● Requirement:
Please reproduce every line of the records below, keeping each word, number and mark unchanged.

● Given data:
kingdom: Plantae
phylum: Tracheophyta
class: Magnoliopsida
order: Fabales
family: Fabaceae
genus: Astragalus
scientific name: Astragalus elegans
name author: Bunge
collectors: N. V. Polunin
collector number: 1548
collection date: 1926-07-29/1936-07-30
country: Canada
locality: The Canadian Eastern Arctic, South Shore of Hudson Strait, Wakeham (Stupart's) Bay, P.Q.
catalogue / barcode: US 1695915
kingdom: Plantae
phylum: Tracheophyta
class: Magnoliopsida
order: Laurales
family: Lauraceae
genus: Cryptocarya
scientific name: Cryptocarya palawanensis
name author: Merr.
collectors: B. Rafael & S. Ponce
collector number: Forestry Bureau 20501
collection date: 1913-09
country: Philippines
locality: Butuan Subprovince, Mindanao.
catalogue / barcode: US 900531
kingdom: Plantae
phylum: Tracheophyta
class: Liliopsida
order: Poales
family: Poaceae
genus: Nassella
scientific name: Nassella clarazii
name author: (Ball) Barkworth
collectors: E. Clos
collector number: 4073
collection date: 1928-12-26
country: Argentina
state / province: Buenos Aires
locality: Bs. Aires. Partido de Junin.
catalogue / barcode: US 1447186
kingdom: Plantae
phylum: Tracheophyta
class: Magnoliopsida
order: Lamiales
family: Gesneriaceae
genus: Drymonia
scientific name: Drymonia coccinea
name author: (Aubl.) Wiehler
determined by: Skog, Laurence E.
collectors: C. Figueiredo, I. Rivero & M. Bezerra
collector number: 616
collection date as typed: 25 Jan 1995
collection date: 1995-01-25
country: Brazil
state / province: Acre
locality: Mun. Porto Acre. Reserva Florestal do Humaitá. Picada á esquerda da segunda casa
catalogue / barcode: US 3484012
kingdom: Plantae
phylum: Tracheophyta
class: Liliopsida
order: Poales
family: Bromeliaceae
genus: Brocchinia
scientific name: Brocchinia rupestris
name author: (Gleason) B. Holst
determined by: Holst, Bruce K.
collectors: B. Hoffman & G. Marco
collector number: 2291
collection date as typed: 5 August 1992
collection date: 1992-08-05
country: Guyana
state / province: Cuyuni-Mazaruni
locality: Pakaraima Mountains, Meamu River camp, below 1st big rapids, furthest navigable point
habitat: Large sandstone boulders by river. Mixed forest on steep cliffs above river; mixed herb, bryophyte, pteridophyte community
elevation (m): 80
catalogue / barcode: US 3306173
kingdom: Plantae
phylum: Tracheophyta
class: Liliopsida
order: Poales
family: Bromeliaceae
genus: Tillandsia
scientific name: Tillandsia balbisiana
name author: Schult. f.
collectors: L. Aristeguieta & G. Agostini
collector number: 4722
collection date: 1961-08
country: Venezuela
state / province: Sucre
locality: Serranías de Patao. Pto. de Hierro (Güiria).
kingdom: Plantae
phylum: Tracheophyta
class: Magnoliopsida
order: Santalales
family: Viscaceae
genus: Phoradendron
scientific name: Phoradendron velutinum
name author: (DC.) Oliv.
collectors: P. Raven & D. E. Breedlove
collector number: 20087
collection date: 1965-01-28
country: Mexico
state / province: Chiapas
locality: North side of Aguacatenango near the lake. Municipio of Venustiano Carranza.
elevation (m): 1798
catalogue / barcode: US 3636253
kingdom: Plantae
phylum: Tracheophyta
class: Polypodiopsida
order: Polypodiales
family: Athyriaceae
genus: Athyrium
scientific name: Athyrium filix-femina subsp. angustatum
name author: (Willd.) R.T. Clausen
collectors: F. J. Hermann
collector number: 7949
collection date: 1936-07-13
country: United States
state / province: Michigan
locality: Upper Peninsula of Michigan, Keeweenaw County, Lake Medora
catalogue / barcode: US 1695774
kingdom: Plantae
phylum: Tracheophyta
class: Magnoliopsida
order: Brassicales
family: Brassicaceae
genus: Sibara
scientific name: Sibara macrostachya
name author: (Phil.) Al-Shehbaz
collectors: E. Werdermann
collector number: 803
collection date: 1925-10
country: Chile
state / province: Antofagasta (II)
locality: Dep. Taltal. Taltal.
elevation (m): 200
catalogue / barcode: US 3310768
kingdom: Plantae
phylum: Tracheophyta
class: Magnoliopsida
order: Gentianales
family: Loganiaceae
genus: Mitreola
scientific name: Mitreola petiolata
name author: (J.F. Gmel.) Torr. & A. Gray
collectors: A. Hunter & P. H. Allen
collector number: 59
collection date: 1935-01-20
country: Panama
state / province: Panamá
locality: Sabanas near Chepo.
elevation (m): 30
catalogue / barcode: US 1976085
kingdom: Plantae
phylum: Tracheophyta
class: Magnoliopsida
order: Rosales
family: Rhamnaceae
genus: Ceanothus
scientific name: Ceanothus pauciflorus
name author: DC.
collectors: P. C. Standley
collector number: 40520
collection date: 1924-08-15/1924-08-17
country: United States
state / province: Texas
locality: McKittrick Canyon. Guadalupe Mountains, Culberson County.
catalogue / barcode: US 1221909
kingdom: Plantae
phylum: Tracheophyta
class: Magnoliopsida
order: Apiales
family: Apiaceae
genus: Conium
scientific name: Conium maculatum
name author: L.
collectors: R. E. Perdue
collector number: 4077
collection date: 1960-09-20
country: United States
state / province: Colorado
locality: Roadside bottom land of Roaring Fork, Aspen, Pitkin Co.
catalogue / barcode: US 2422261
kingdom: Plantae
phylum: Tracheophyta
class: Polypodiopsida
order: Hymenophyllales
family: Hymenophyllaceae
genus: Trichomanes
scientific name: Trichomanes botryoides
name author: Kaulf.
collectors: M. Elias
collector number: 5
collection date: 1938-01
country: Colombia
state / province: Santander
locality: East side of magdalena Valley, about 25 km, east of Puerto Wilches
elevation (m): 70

● Output of the exercise:
kingdom: Plantae
phylum: Tracheophyta
class: Magnoliopsida
order: Fabales
family: Fabaceae
genus: Astragalus
scientific name: Astragalus elegans
name author: Bunge
collectors: N. V. Polunin
collector number: 1548
collection date: 1926-07-29/1936-07-30
country: Canada
locality: The Canadian Eastern Arctic, South Shore of Hudson Strait, Wakeham (Stupart's) Bay, P.Q.
catalogue / barcode: US 1695915
kingdom: Plantae
phylum: Tracheophyta
class: Magnoliopsida
order: Laurales
family: Lauraceae
genus: Cryptocarya
scientific name: Cryptocarya palawanensis
name author: Merr.
collectors: B. Rafael & S. Ponce
collector number: Forestry Bureau 20501
collection date: 1913-09
country: Philippines
locality: Butuan Subprovince, Mindanao.
catalogue / barcode: US 900531
kingdom: Plantae
phylum: Tracheophyta
class: Liliopsida
order: Poales
family: Poaceae
genus: Nassella
scientific name: Nassella clarazii
name author: (Ball) Barkworth
collectors: E. Clos
collector number: 4073
collection date: 1928-12-26
country: Argentina
state / province: Buenos Aires
locality: Bs. Aires. Partido de Junin.
catalogue / barcode: US 1447186
kingdom: Plantae
phylum: Tracheophyta
class: Magnoliopsida
order: Lamiales
family: Gesneriaceae
genus: Drymonia
scientific name: Drymonia coccinea
name author: (Aubl.) Wiehler
determined by: Skog, Laurence E.
collectors: C. Figueiredo, I. Rivero & M. Bezerra
collector number: 616
collection date as typed: 25 Jan 1995
collection date: 1995-01-25
country: Brazil
state / province: Acre
locality: Mun. Porto Acre. Reserva Florestal do Humaitá. Picada á esquerda da segunda casa
catalogue / barcode: US 3484012
kingdom: Plantae
phylum: Tracheophyta
class: Liliopsida
order: Poales
family: Bromeliaceae
genus: Brocchinia
scientific name: Brocchinia rupestris
name author: (Gleason) B. Holst
determined by: Holst, Bruce K.
collectors: B. Hoffman & G. Marco
collector number: 2291
collection date as typed: 5 August 1992
collection date: 1992-08-05
country: Guyana
state / province: Cuyuni-Mazaruni
locality: Pakaraima Mountains, Meamu River camp, below 1st big rapids, furthest navigable point
habitat: Large sandstone boulders by river. Mixed forest on steep cliffs above river; mixed herb, bryophyte, pteridophyte community
elevation (m): 80
catalogue / barcode: US 3306173
kingdom: Plantae
phylum: Tracheophyta
class: Liliopsida
order: Poales
family: Bromeliaceae
genus: Tillandsia
scientific name: Tillandsia balbisiana
name author: Schult. f.
collectors: L. Aristeguieta & G. Agostini
collector number: 4722
collection date: 1961-08
country: Venezuela
state / province: Sucre
locality: Serranías de Patao. Pto. de Hierro (Güiria).
kingdom: Plantae
phylum: Tracheophyta
class: Magnoliopsida
order: Santalales
family: Viscaceae
genus: Phoradendron
scientific name: Phoradendron velutinum
name author: (DC.) Oliv.
collectors: P. Raven & D. E. Breedlove
collector number: 20087
collection date: 1965-01-28
country: Mexico
state / province: Chiapas
locality: North side of Aguacatenango near the lake. Municipio of Venustiano Carranza.
elevation (m): 1798
catalogue / barcode: US 3636253
kingdom: Plantae
phylum: Tracheophyta
class: Polypodiopsida
order: Polypodiales
family: Athyriaceae
genus: Athyrium
scientific name: Athyrium filix-femina subsp. angustatum
name author: (Willd.) R.T. Clausen
collectors: F. J. Hermann
collector number: 7949
collection date: 1936-07-13
country: United States
state / province: Michigan
locality: Upper Peninsula of Michigan, Keeweenaw County, Lake Medora
catalogue / barcode: US 1695774
kingdom: Plantae
phylum: Tracheophyta
class: Magnoliopsida
order: Brassicales
family: Brassicaceae
genus: Sibara
scientific name: Sibara macrostachya
name author: (Phil.) Al-Shehbaz
collectors: E. Werdermann
collector number: 803
collection date: 1925-10
country: Chile
state / province: Antofagasta (II)
locality: Dep. Taltal. Taltal.
elevation (m): 200
catalogue / barcode: US 3310768
kingdom: Plantae
phylum: Tracheophyta
class: Magnoliopsida
order: Gentianales
family: Loganiaceae
genus: Mitreola
scientific name: Mitreola petiolata
name author: (J.F. Gmel.) Torr. & A. Gray
collectors: A. Hunter & P. H. Allen
collector number: 59
collection date: 1935-01-20
country: Panama
state / province: Panamá
locality: Sabanas near Chepo.
elevation (m): 30
catalogue / barcode: US 1976085
kingdom: Plantae
phylum: Tracheophyta
class: Magnoliopsida
order: Rosales
family: Rhamnaceae
genus: Ceanothus
scientific name: Ceanothus pauciflorus
name author: DC.
collectors: P. C. Standley
collector number: 40520
collection date: 1924-08-15/1924-08-17
country: United States
state / province: Texas
locality: McKittrick Canyon. Guadalupe Mountains, Culberson County.
catalogue / barcode: US 1221909
kingdom: Plantae
phylum: Tracheophyta
class: Magnoliopsida
order: Apiales
family: Apiaceae
genus: Conium
scientific name: Conium maculatum
name author: L.
collectors: R. E. Perdue
collector number: 4077
collection date: 1960-09-20
country: United States
state / province: Colorado
locality: Roadside bottom land of Roaring Fork, Aspen, Pitkin Co.
catalogue / barcode: US 2422261
kingdom: Plantae
phylum: Tracheophyta
class: Polypodiopsida
order: Hymenophyllales
family: Hymenophyllaceae
genus: Trichomanes
scientific name: Trichomanes botryoides
name author: Kaulf.
collectors: M. Elias
collector number: 5
collection date: 1938-01
country: Colombia
state / province: Santander
locality: East side of magdalena Valley, about 25 km, east of Puerto Wilches
elevation (m): 70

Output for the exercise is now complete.